Friday, 1 June 2018

Norwegian- and Swedish-brewed Lager in the UK 1955 - 1963

You may recall me expressing some surprise that Norway featured as a source of UK beer imports in the 1950s and 1960s. It seemed quite odd.

Then I got to thinking. Norway was one of the first places outside of central Europe to bottom ferment. There was a very simple reason why: they had an enormous supply of natural ice. Before the advent of artificial refrigeration, brewing Lager in a country with a temperate climate like the UK was problematic. Where would you get the ice required for lagering?

Some readers speculated that it was most likely Ringnes that brewed the imported Norwegian Lager. As it turns out, it looks like three breweries were in the business: Frydenlund and Schou, as well as Ringnes.

The Ringnes Export is a full-strength beer, so I doubt that it was made specifically for the UK market. The Frydenlund, on the other hand, has an OG similar to a domestic UK Lager. I'm not sure about Schou. The first two examples, though stronger than normal UK Lager, aren't quite full continental strength. While the final example is clearly designed for the UK.

I'm surprised at how strong Three Towns is. I though that was the classic mellanöl.


Norwegian- and Swedish-brewed Lager in the UK 1955 - 1963
Year Brewer Beer Price per pint d OG FG ABV App.
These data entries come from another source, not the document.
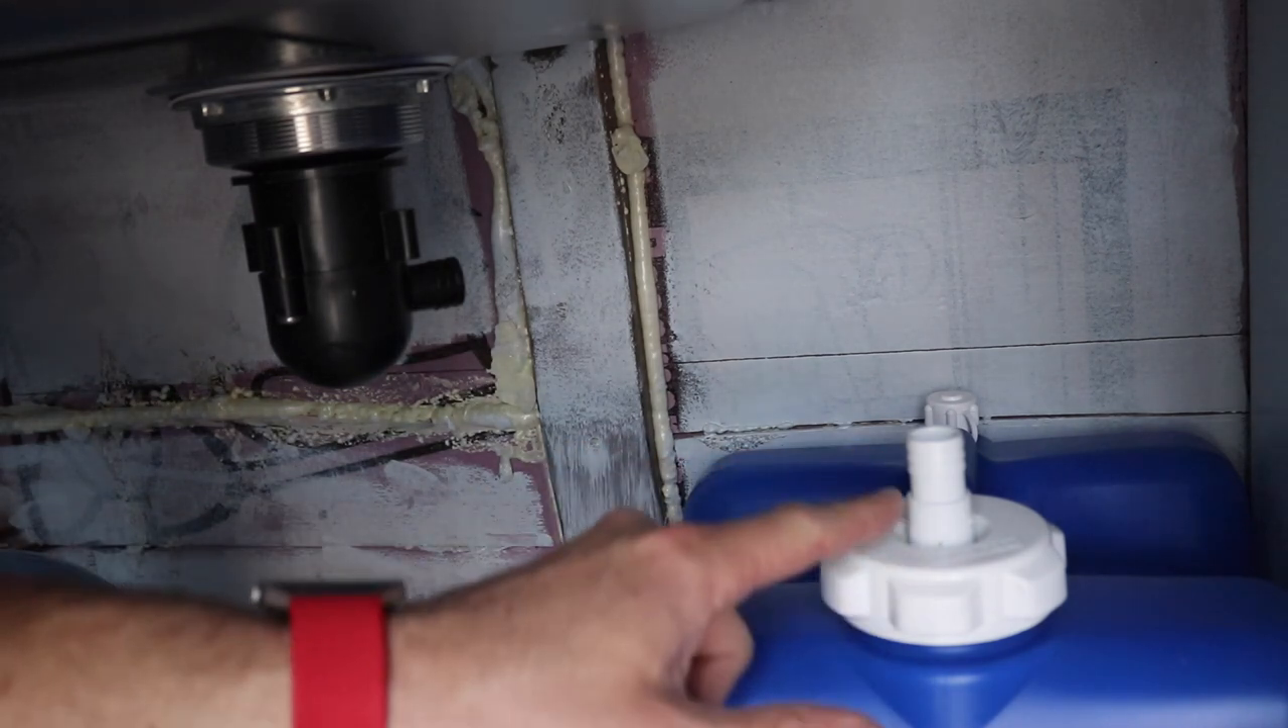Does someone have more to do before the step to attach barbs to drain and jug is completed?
No.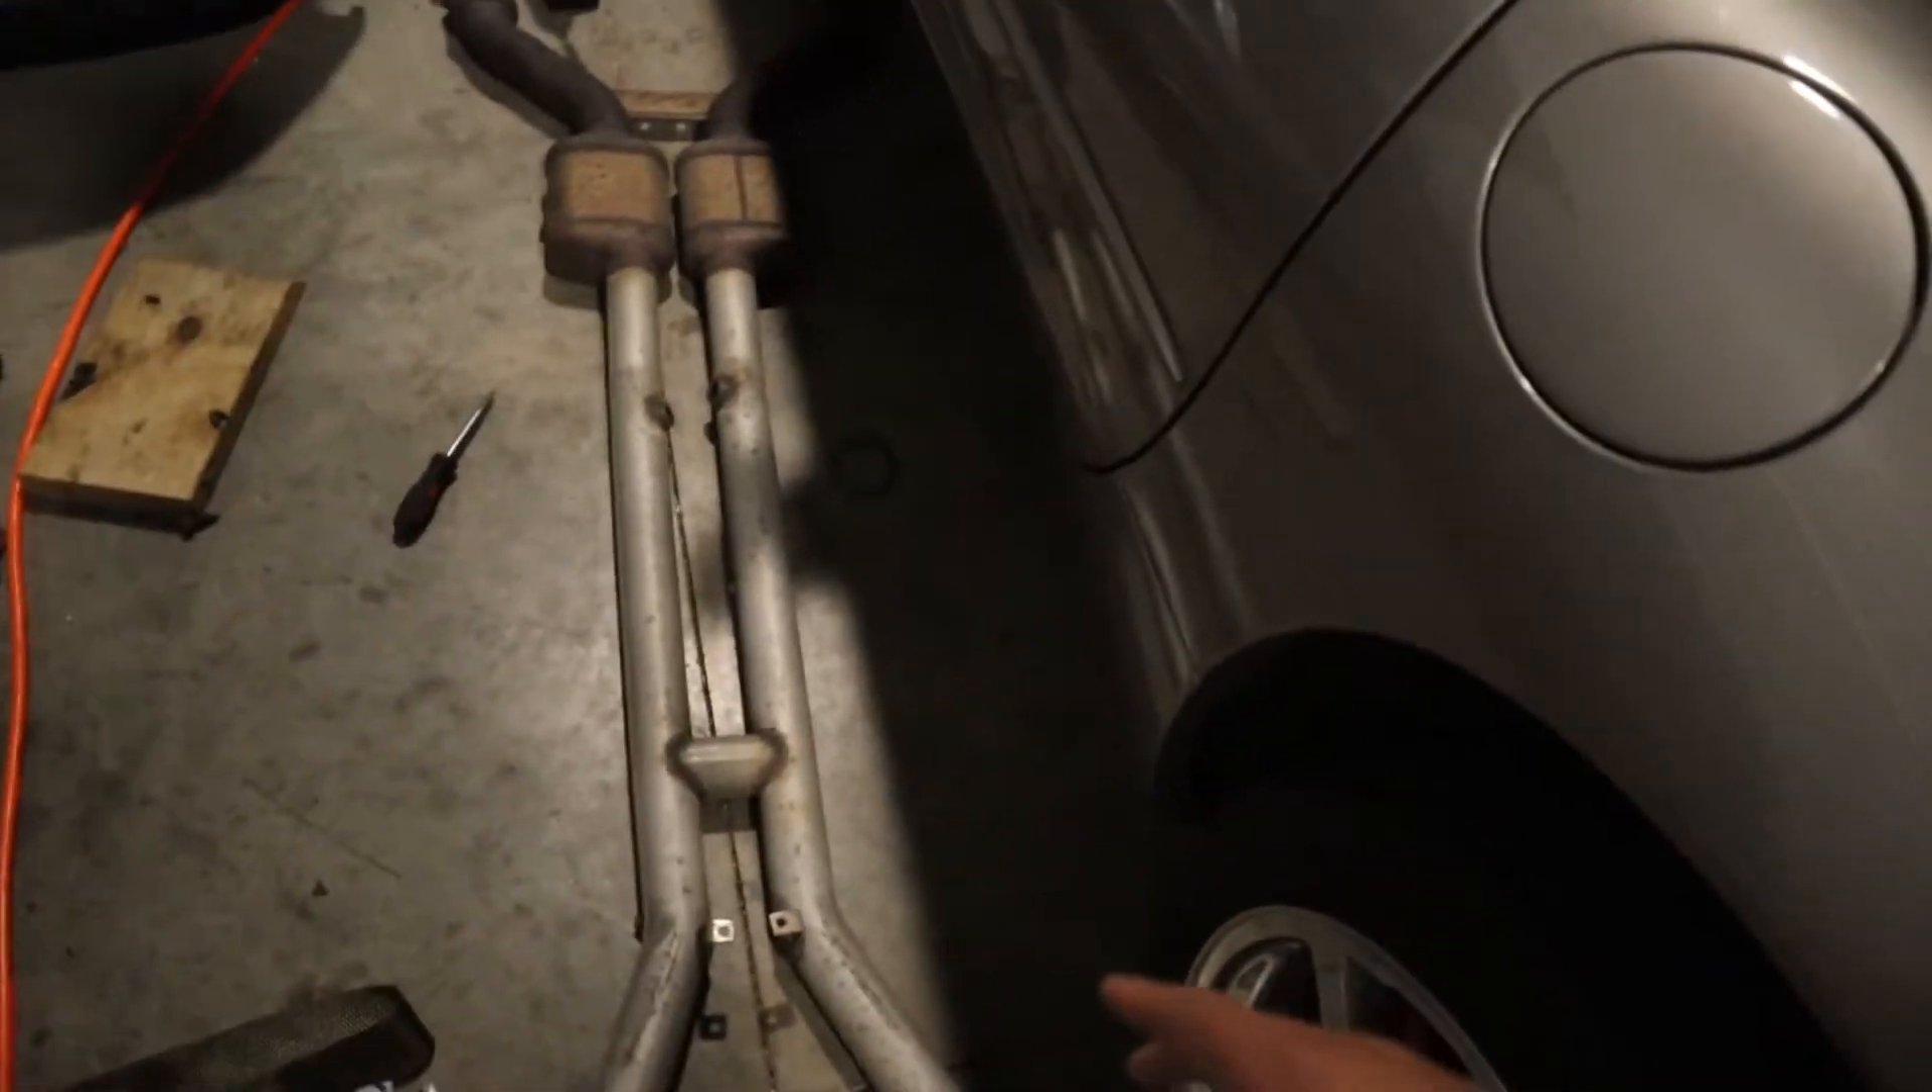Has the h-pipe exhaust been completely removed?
Yes.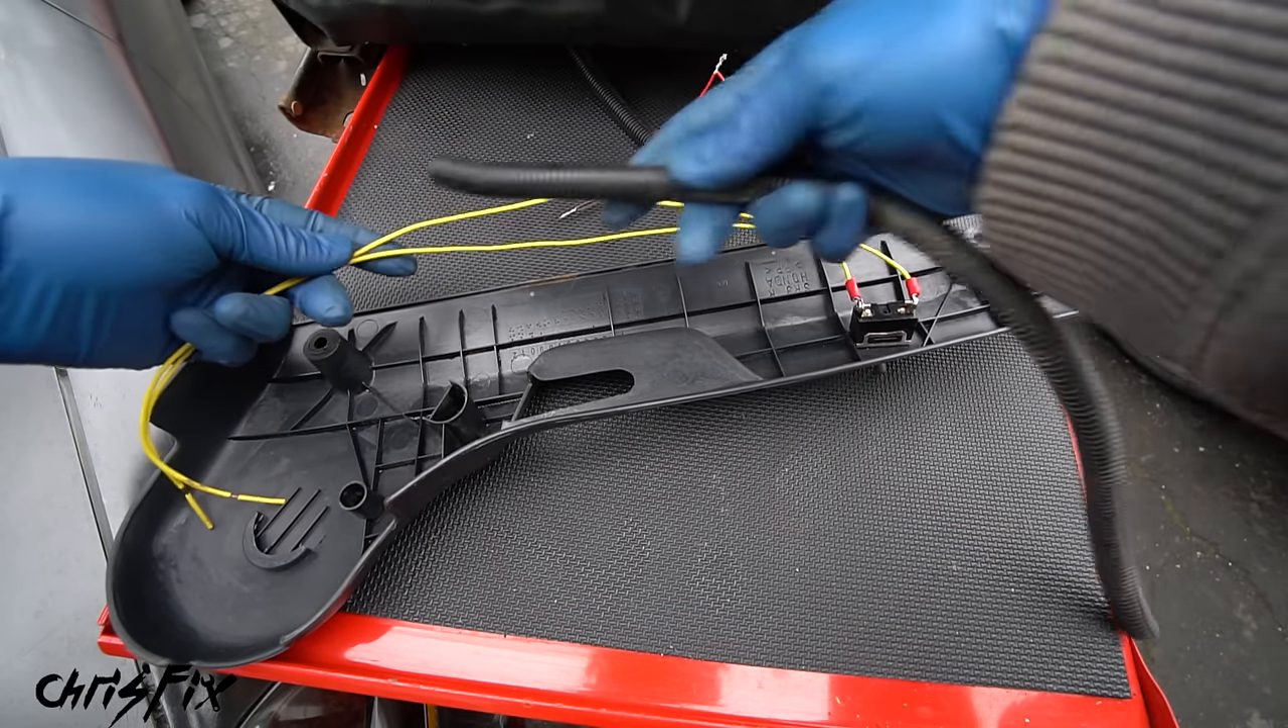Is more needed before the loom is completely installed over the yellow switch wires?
Yes.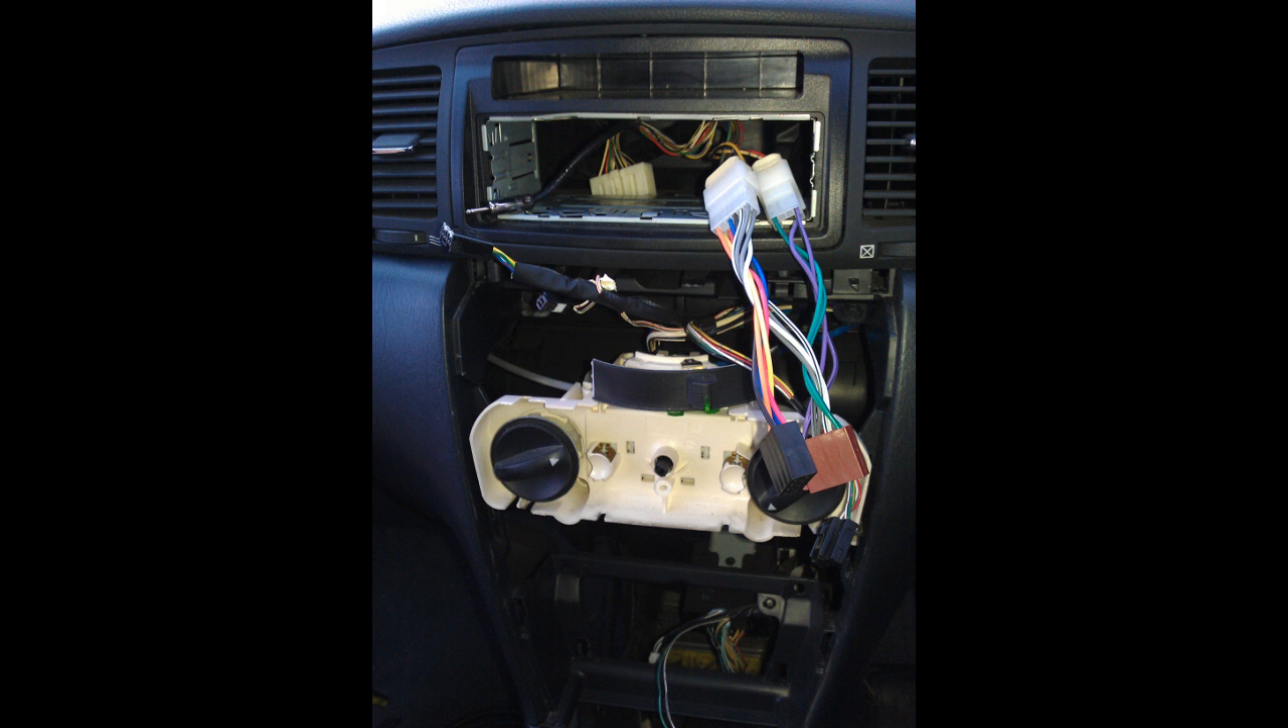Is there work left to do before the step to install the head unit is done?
Yes.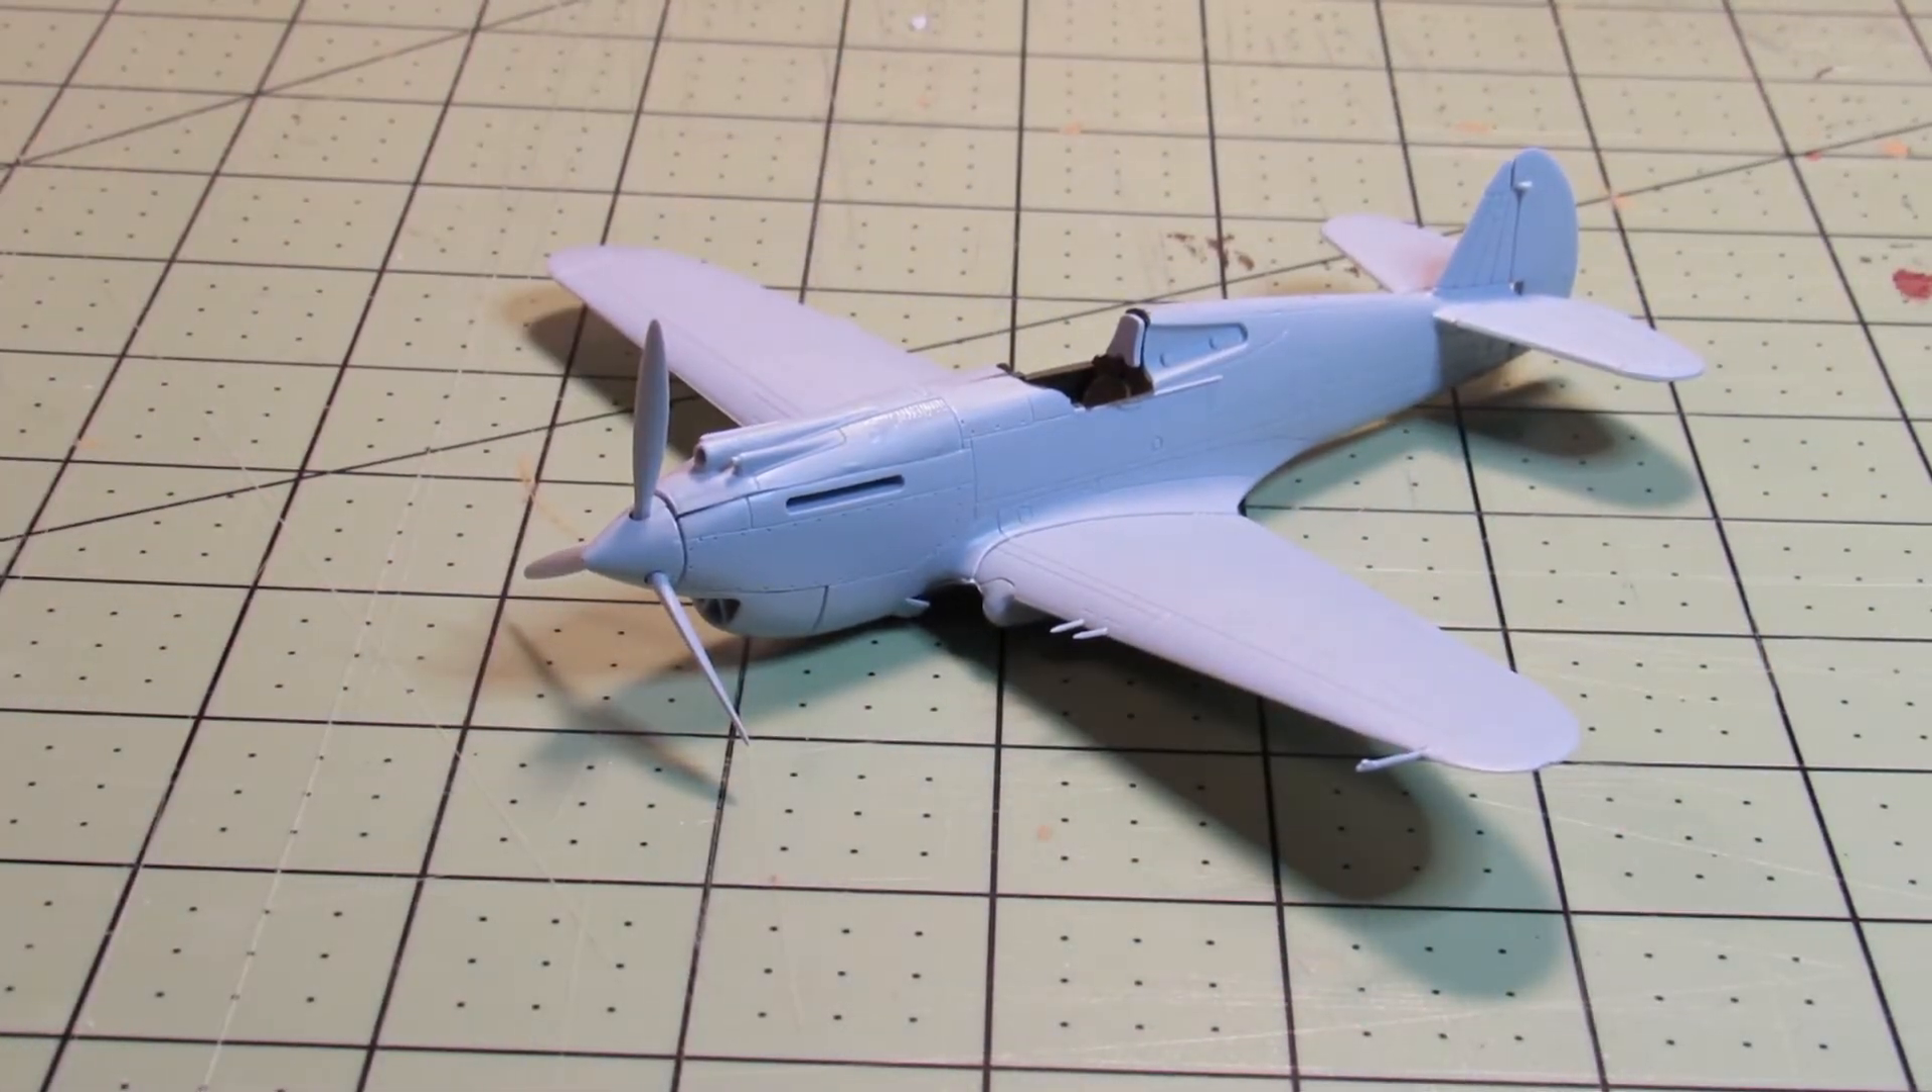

Atten-uation colour
1956 Frydenlund Peak Lager 30 1034.3 1005.7 3.72 83.38% 12
1959 Frydenlund Peak Lager 1036.6 1007.5 3.78 79.51% 17
1955 Ringnes Export Pilsener 48 1053.8 1010.9 5.59 79.74% 11
1957 Ringnes Export Lager Beer 1052.5 1006.9 5.96 86.86% 13
1957 Ringnes Export Lager 48 1054.5 1008.8 5.97 83.85% 9.5
1957 Schou Norwegian Beer 1042.2 1006.6 4.64 84.36% 12
1959 Schou Norwegian Beer 36 1041.2 1005.5 4.66 86.65% 8.5
1963 Schou Export Lager 34 1030.4 1003 3.43 90.13% 6
1955 Swedish Beer Export Co. Three Towns Beer 30 1052.9 1008.7 5.77 83.55% 9
Average 37.7 1044.3 1007.1 4.84 84.23% 11.1
Source:
Whitbread Gravity book held at the London Metropolitan Archives, document number LMA/4453/D/02/002.

6 comments:

Bacon said...

According to the current owners of the Three Towns brand, Galatea, the beer was first brewed as starköl for export, mainly to the US. It was no success abroad but became popular in its home market, and when the law was changed in 1965 to allow the mellanöl class of beer to be sold, the famous (in Sweden) mellanöl version was introduced.

Anonymous said...

Three Towns started as an Export strenght brand post 1955 (introduction of class III beer to the Swedish monopoly), brewed by Pripps, Skånebryggerier and St Eriks. Once class IIB or mellanöl was introduced it became a well known brand of mellanöl. It was however also brewed as class I (lättöl). I suppose the English name was intended to give the beer a better chance in Export markets whilst refering to the three towns or cities of the founding breweries.

Unknown said...

Interesting series of posts. I don't understand how Whitbread would know the OG and FG of their competitors beers. Why would this data come from the Whitbread Gravity Book?

Ron Pattinson said...

Kathy Scott,

it was very simple: Whitbread bought samples of their competitors' beers and analysed them. The Gravity Book recorded the results. They weren't the only brewery to do it. They just have the most extensive and long lasted version I've come across. It's one of the most important documents on Britiish beer in the 20th century.

Unknown said...

Ron,

Thanks for that.
Do you know how they worked out the OG and the attenuation? You know the FG and the ABV in the finished beer. If I knew the attenuation I could work out the OG or if I knew the OG I could work out the attenuation. I'm not sure how you could measure both variables from just the finished beer. Must be a way if Whitbread did it.

Ron Pattinson said...

Kathy Scott,

they've been chemically analysing beer for 200 years. You weigh and take the gravity of the finished beer, then heat it up to drive off the alcohol and weigh it again to get the ABW. Then you can work out what the OG was.

The Whitbread Gravity Book doesn't list ABW or ABV, just OG and FG. I calculate the ABV from those.